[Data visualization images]
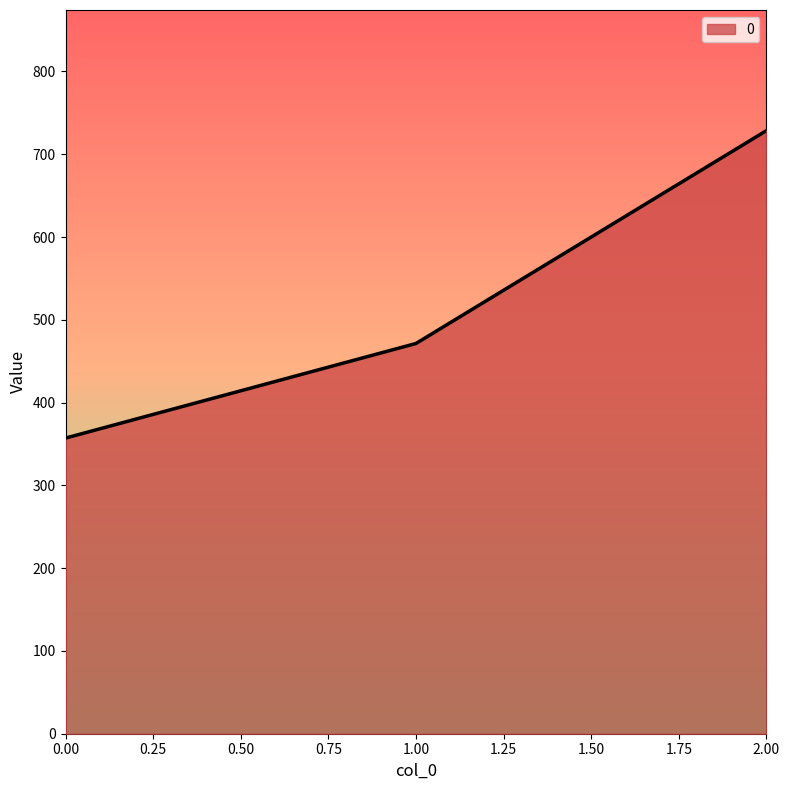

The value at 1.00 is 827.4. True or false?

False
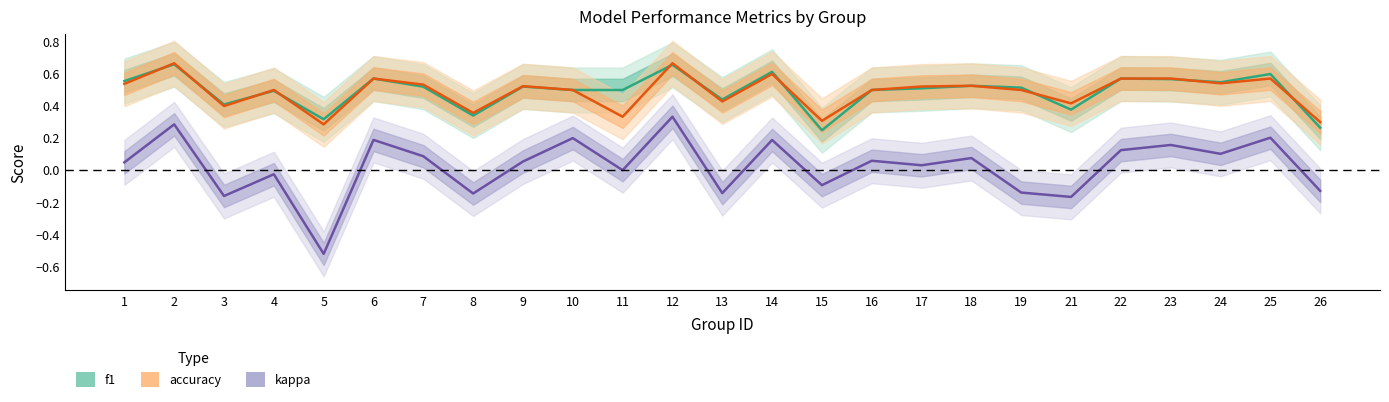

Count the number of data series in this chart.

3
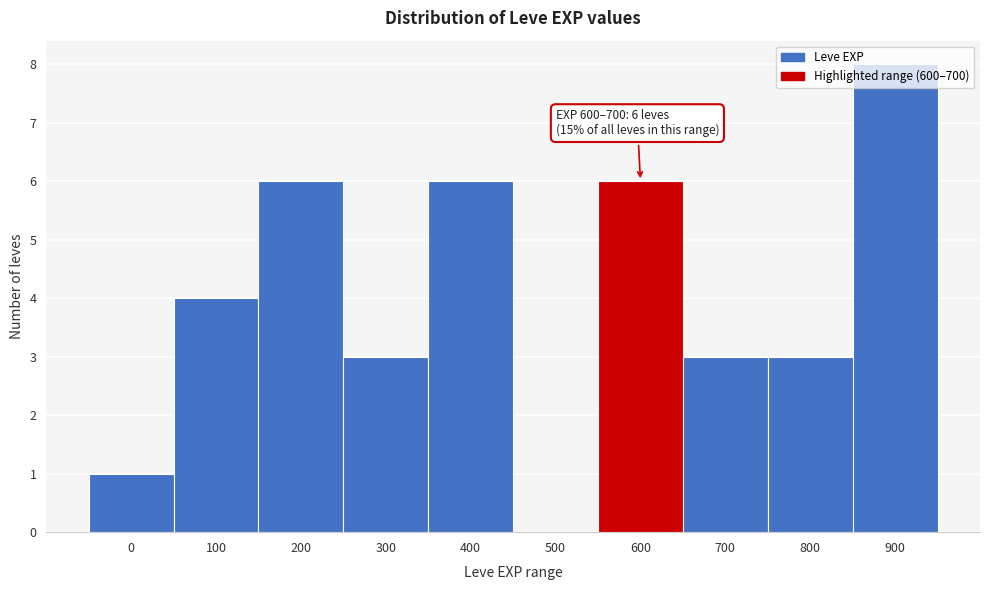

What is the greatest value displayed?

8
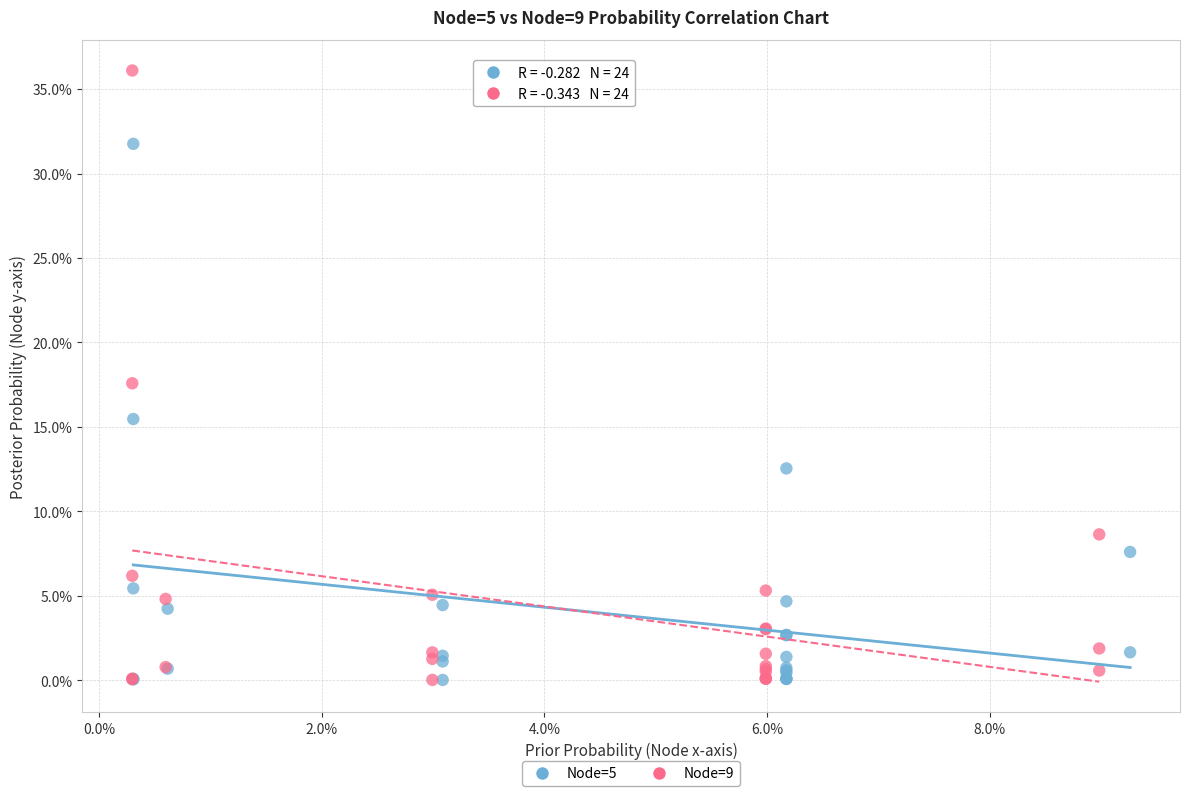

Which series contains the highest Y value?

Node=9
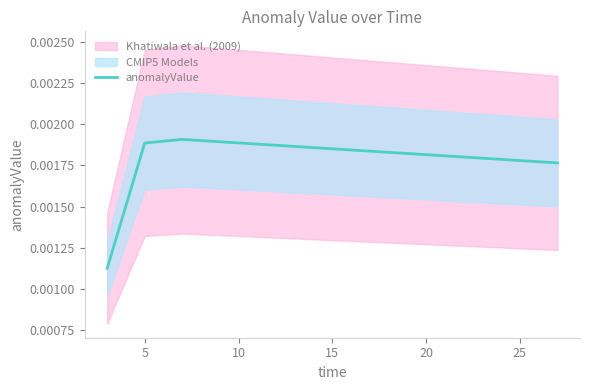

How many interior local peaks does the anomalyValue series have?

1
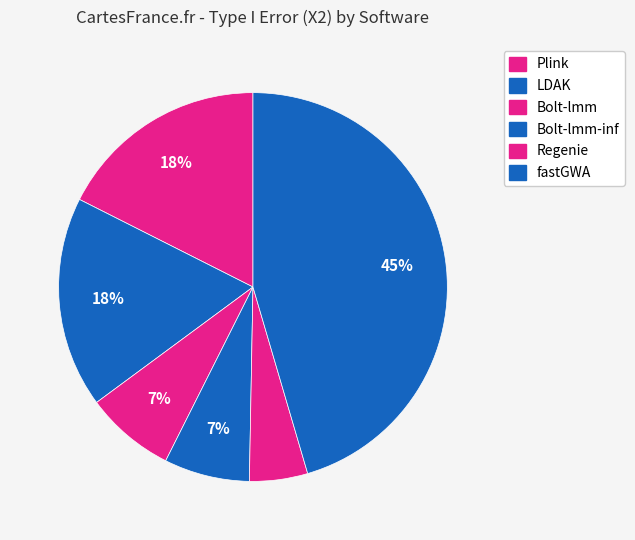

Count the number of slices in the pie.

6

(DIRECTIONS): Please write out all of the entries again, swapping "series" for "sequence" everywhere it occurs and changing nothing else. Leave the pictures out.

(EXPECTED OUTPUT):
The value at 1.00 is 827.4. True or false?

False

Count the number of data sequence in this chart.

3

What is the greatest value displayed?

8

Which sequence contains the highest Y value?

Node=9

How many interior local peaks does the anomalyValue sequence have?

1

Count the number of slices in the pie.

6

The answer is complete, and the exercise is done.